Para comenzar, lo más entretenido resulta perderse entre las cuestas angostas y empedradas del pueblo, sus casas de adobe y construcciones coloniales. En la plaza, que está situada detrás de la iglesia y no de frente como es costumbre, los niños corretean y juegan al fútbol, indiferentes al ir y venir de algunos visitantes. La situación era distinta una década atrás, cuando eran muy pocos los que se atrevían a llegar hasta aquí. Pero en los últimos años Iruya se fue haciendo más popular, sobre todo entre los mochileros. Hoy en día nadie se extraña al escuchar un idioma extranjero, y una gran cantidad de sus habitantes, que en general se dedicaban a la agricultura y ganadería, se volcaron a trabajar con el turismo.

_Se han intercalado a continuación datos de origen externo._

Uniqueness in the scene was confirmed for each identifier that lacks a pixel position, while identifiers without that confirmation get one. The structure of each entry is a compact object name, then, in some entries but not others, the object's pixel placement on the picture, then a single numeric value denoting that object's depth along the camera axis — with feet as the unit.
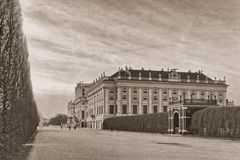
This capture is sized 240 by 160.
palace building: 307.58
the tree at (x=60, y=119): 622.54
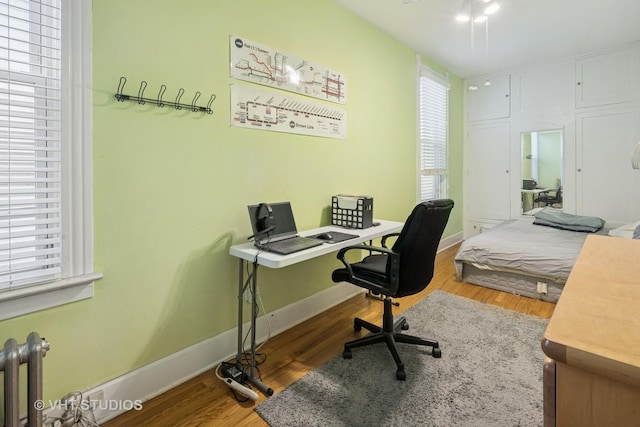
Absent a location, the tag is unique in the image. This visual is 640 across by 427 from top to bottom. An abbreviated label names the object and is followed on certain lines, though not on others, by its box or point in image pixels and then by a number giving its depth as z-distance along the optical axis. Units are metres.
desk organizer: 2.53
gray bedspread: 2.86
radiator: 1.10
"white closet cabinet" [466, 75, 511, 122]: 4.75
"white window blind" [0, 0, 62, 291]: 1.29
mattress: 2.92
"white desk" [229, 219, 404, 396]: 1.70
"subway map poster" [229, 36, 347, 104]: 2.05
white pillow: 2.94
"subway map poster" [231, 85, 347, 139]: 2.08
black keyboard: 1.80
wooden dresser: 0.53
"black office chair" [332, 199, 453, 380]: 1.83
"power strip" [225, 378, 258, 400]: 1.67
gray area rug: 1.54
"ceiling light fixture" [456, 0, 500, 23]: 2.77
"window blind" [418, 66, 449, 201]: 4.09
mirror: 4.44
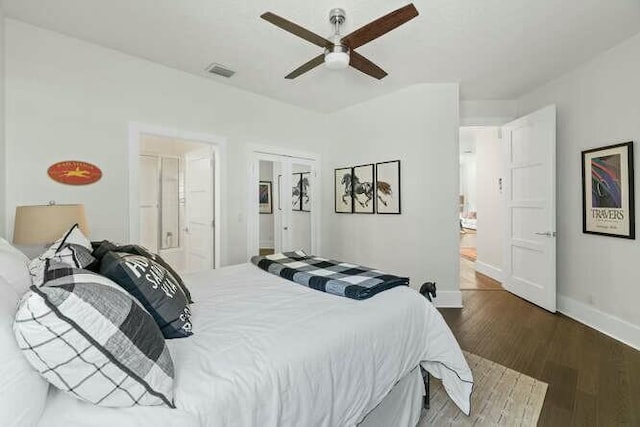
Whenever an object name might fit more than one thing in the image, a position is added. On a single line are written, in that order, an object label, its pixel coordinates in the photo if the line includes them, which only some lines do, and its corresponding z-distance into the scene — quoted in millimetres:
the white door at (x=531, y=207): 3363
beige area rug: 1741
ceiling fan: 1792
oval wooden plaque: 2480
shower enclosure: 4973
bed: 860
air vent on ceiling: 3088
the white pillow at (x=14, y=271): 1000
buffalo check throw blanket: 1669
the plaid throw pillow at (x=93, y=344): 708
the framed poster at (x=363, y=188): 4203
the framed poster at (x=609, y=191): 2701
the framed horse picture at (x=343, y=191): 4484
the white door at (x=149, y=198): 4938
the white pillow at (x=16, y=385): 645
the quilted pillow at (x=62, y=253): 1196
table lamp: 1942
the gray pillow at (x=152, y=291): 1141
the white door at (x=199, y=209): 3691
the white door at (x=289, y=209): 3920
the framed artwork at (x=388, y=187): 3912
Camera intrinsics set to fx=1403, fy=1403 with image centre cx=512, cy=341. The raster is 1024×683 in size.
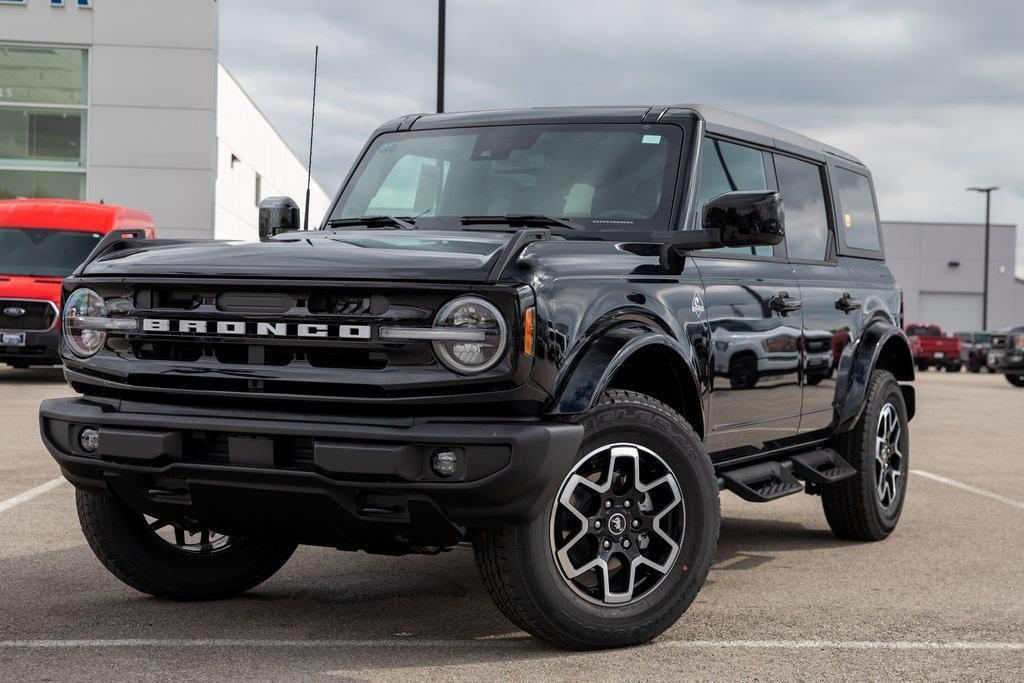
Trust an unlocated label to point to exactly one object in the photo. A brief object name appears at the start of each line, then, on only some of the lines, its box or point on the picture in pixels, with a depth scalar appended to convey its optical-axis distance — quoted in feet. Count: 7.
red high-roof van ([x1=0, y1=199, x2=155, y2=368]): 60.64
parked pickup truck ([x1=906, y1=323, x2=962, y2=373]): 154.40
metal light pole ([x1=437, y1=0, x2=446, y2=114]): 63.00
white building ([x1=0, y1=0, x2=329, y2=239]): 102.73
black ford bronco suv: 13.73
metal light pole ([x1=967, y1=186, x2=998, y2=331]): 187.10
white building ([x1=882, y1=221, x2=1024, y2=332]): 240.94
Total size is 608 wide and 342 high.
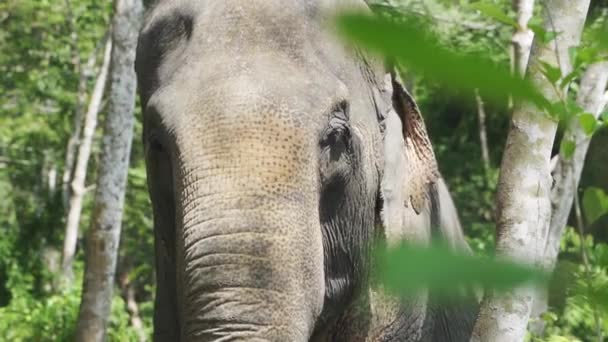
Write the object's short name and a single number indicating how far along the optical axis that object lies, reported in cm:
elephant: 537
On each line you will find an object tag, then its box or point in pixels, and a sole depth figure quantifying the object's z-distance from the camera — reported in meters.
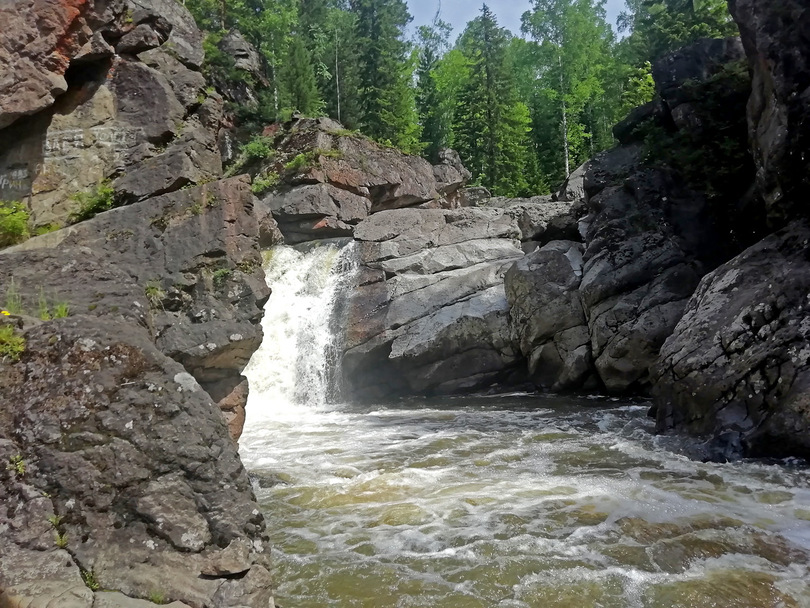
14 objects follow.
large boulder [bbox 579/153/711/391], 15.04
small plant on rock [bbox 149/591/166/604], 3.93
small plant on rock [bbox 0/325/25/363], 4.92
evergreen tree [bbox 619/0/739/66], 27.83
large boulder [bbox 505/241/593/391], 16.50
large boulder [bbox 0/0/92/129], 11.05
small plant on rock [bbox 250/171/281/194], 25.14
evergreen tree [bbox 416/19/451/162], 42.78
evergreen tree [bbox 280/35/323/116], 33.03
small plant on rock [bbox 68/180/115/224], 10.45
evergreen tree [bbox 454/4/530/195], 38.59
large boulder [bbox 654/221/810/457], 9.03
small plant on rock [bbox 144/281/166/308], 8.72
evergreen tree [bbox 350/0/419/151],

Para acceder al mirador, enclavado en lo alto del pueblo y protegido por una enorme cruz, hay que animarse a una caminata corta y simple, pero empinada. Es el lugar más lejano al que se puede llegar si se decide volver a Humahuaca inmediatamente. Y como todo mirador que se precie, tiene una hermosa vista panorámica del paisaje de los alrededores.
El pueblo se extiende al otro lado del río. El “lado b” de Iruya es diferente, más autóctono. No hay construcciones coloniales, ni restaurantes. Hay sólo un hospedaje y es raro toparse con turistas. Las cholas les esquivan a las fotos, y a los niños les encanta salir en una instantánea.
En la cuesta donde esta porción del pueblo se acaba, comienza un bello camino, perfecto para observar Iruya desde lo alto, por encima de las nubes. Los cerros al otro lado despliegan una paleta de colores típica de estas tierras norteñas, famosas por el Cerro de Siete Colores, al que nada hay que envidiarle por aquí.
De todos los pueblos de la zona, San Isidro es el más cercano a Iruya. En este paraje al que se llega en unas tres horas de caminata se pueden visitar las casas de los artesanos que trabajan tejidos e hilados. Si bien es posible realizar el recorrido por cuenta propia, se depende en gran medida del clima: si llueve mucho no se puede acceder debido a la crecida del río, que imposibilita el paso. Quienes quieran llegar más lejos, atravesando algunas ruinas y terrazas de cultivo, apreciando el vuelo del cóndor y durmiendo en casas de familia de las comunidades de Nazareno, San Juan o Rodeo Colorado, deben contratar los servicios de un guía o baqueano del lugar. Estas travesías duran de dos a cuatro días, y en su mayoría requieren de un buen estado físico.
No es fácil, entonces, llegar a Iruya. El camino es áspero y asusta por momentos. Por otra parte, no hay “grandes” atracciones ni comodidades. Pero es justamente aquí donde radica su belleza indómita, en la simpleza de este pueblo camino al cielo.